== Segment start ==
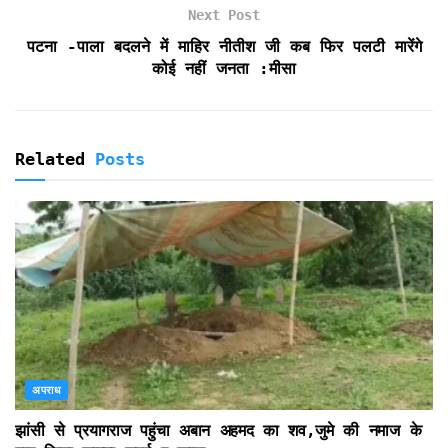
Next Post
पटना -पाला बदलने में माहिर नीतीश जी कब फिर पलटी मारेंगे
कोई नहीं जनता :मीसा
Related
Posts
अपराध
झांसी से प्रयागराज पहुंचा अबान अहमद का शव,जुमे की नमाज के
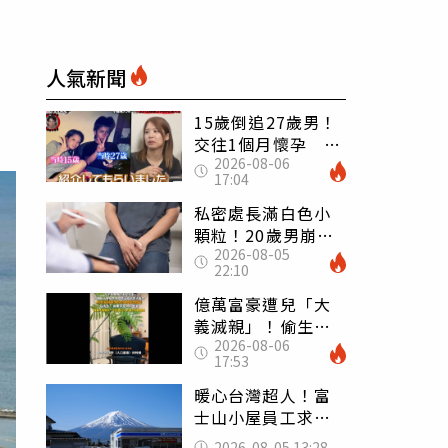
人氣新聞
15歲倒追27歲男！
交往1個月懷孕 36
2026-08-06
歲當阿嬤故事曝光
17:04
私密處長滿白色小
顆粒！20歲男崩潰
2026-08-05
求診 醫曝5大真相
22:10
別再誤會
億萬富豪遭兒「大
義滅親」！偷生子
2026-08-06
怕曝光 竟盜鄰居
17:53
身份辦假證落戶
暖心台灣超人！富
士山小屋員工求助
「想活下去」 山
2026-08-05 13:28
== Segment end ==
Only the lines from the one with "पटना -पाला बदलने" through the final line of the data should be written out, exactly and including both ends. Skip the pictures.

पटना -पाला बदलने में माहिर नीतीश जी कब फिर पलटी मारेंगे
कोई नहीं जनता :मीसा
Related
Posts
अपराध
झांसी से प्रयागराज पहुंचा अबान अहमद का शव,जुमे की नमाज के
人氣新聞
15歲倒追27歲男！
交往1個月懷孕 36
2026-08-06
歲當阿嬤故事曝光
17:04
私密處長滿白色小
顆粒！20歲男崩潰
2026-08-05
求診 醫曝5大真相
22:10
別再誤會
億萬富豪遭兒「大
義滅親」！偷生子
2026-08-06
怕曝光 竟盜鄰居
17:53
身份辦假證落戶
暖心台灣超人！富
士山小屋員工求助
「想活下去」 山
2026-08-05 13:28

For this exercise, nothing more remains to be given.